EXERCISE AIM:
Answer these questions from the circle problem below:
(a) What centre does the circle problem give for circle C?
(b) What distance between the two centres does it compute?
(c) What interval for r does it reach?

A circle $$C$$ of radius 2 lies in the second quadrant and touches both the coordinate axes. Let $$ r$$ be the radius of a circle that has centre at the point  (2, 5)  and intersects the circle $$ C $$ at exactly two points. If the set of all possible values of r is the interval $$(\alpha, \beta), \text{ then } 3\beta - 2\alpha \text{ is equal to :} $$

Centre $$C_1 = (-2, 2)$$

The second circle's centre is given as $$C_2 = (2, 5)$$. Use the standard distance formula:

$$d = \sqrt{(x_2 - x_1)^2 + (y_2 - y_1)^2} = \sqrt{(2 - (-2))^2 + (5 - 2)^2} = \sqrt{16 + 9} = 5$$

For two circles to intersect at exactly two distinct points, the distance between their centres must be strictly bound by the difference and sum of their radii:

$$|r_1 - r_2| < d < r_1 + r_2$$

$$|r - 2| < 5 < r + 2$$

1. $$r + 2 > 5 \implies r > 3$$

2. $$|r - 2| < 5 \implies -5 < r - 2 < 5 \implies -3 < r < 7$$

$$r \in (3, 7) \implies \alpha = 3, \ \beta = 7$$

$$3\beta - 2\alpha = 3(7) - 2(3) = 21 - 6 = 15$$

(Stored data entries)
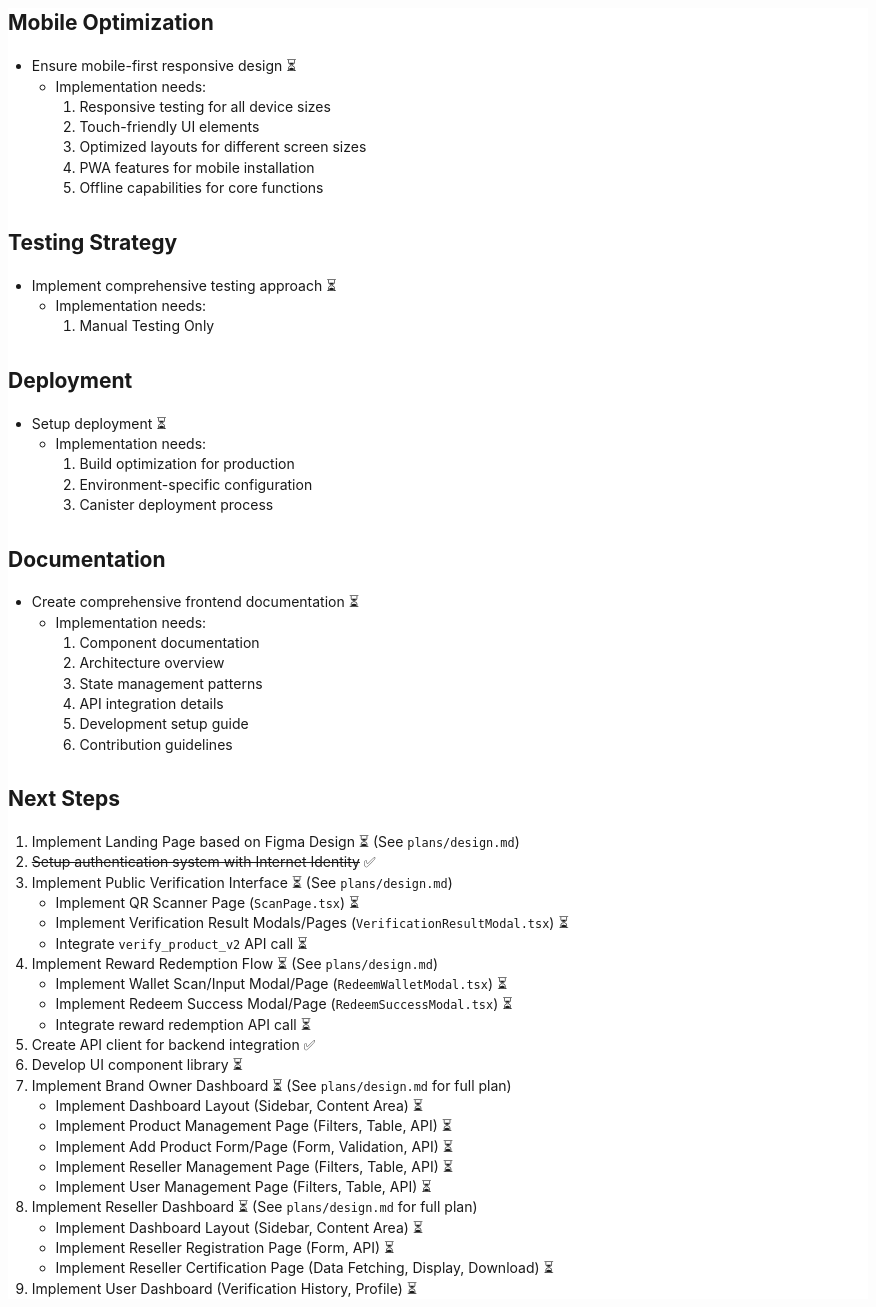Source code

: ## Mobile Optimization

- Ensure mobile-first responsive design ⏳
  - Implementation needs:
    1. Responsive testing for all device sizes
    2. Touch-friendly UI elements
    3. Optimized layouts for different screen sizes
    4. PWA features for mobile installation
    5. Offline capabilities for core functions

## Testing Strategy

- Implement comprehensive testing approach ⏳
  - Implementation needs:
    1. Manual Testing Only

## Deployment

- Setup deployment ⏳
  - Implementation needs:
    1. Build optimization for production
    2. Environment-specific configuration
    3. Canister deployment process

## Documentation

- Create comprehensive frontend documentation ⏳
  - Implementation needs:
    1. Component documentation
    2. Architecture overview
    3. State management patterns
    4. API integration details
    5. Development setup guide
    6. Contribution guidelines

## Next Steps

1.  Implement Landing Page based on Figma Design ⏳ (See `plans/design.md`)
2.  ~~Setup authentication system with Internet Identity~~ ✅
3.  Implement Public Verification Interface ⏳ (See `plans/design.md`)
    *   Implement QR Scanner Page (`ScanPage.tsx`) ⏳
    *   Implement Verification Result Modals/Pages (`VerificationResultModal.tsx`) ⏳
    *   Integrate `verify_product_v2` API call ⏳
4.  Implement Reward Redemption Flow ⏳ (See `plans/design.md`)
    *   Implement Wallet Scan/Input Modal/Page (`RedeemWalletModal.tsx`) ⏳
    *   Implement Redeem Success Modal/Page (`RedeemSuccessModal.tsx`) ⏳
    *   Integrate reward redemption API call ⏳
5.  Create API client for backend integration ✅
6.  Develop UI component library ⏳
7.  Implement Brand Owner Dashboard ⏳ (See `plans/design.md` for full plan)
    *   Implement Dashboard Layout (Sidebar, Content Area) ⏳
    *   Implement Product Management Page (Filters, Table, API) ⏳
    *   Implement Add Product Form/Page (Form, Validation, API) ⏳
    *   Implement Reseller Management Page (Filters, Table, API) ⏳
    *   Implement User Management Page (Filters, Table, API) ⏳
8.  Implement Reseller Dashboard ⏳ (See `plans/design.md` for full plan)
    *   Implement Dashboard Layout (Sidebar, Content Area) ⏳
    *   Implement Reseller Registration Page (Form, API) ⏳
    *   Implement Reseller Certification Page (Data Fetching, Display, Download) ⏳
9. Implement User Dashboard (Verification History, Profile) ⏳
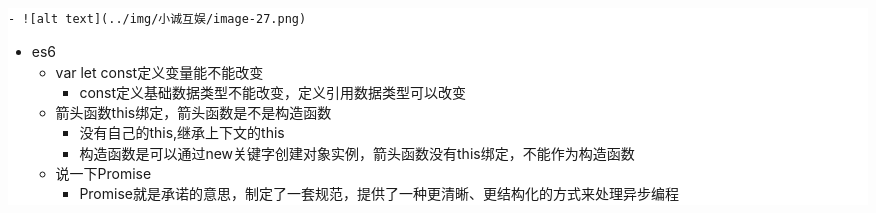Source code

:    - ![alt text](../img/小诚互娱/image-27.png)

- es6
  - var let const定义变量能不能改变
    - const定义基础数据类型不能改变，定义引用数据类型可以改变
  - 箭头函数this绑定，箭头函数是不是构造函数
    - 没有自己的this,继承上下文的this
    - 构造函数是可以通过new关键字创建对象实例，箭头函数没有this绑定，不能作为构造函数
  - 说一下Promise
    - Promise就是承诺的意思，制定了一套规范，提供了一种更清晰、更结构化的方式来处理异步编程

ANSWER TO THE PROBLEM:
(a) (-2, 2)
(b) 5
(c) (3, 7)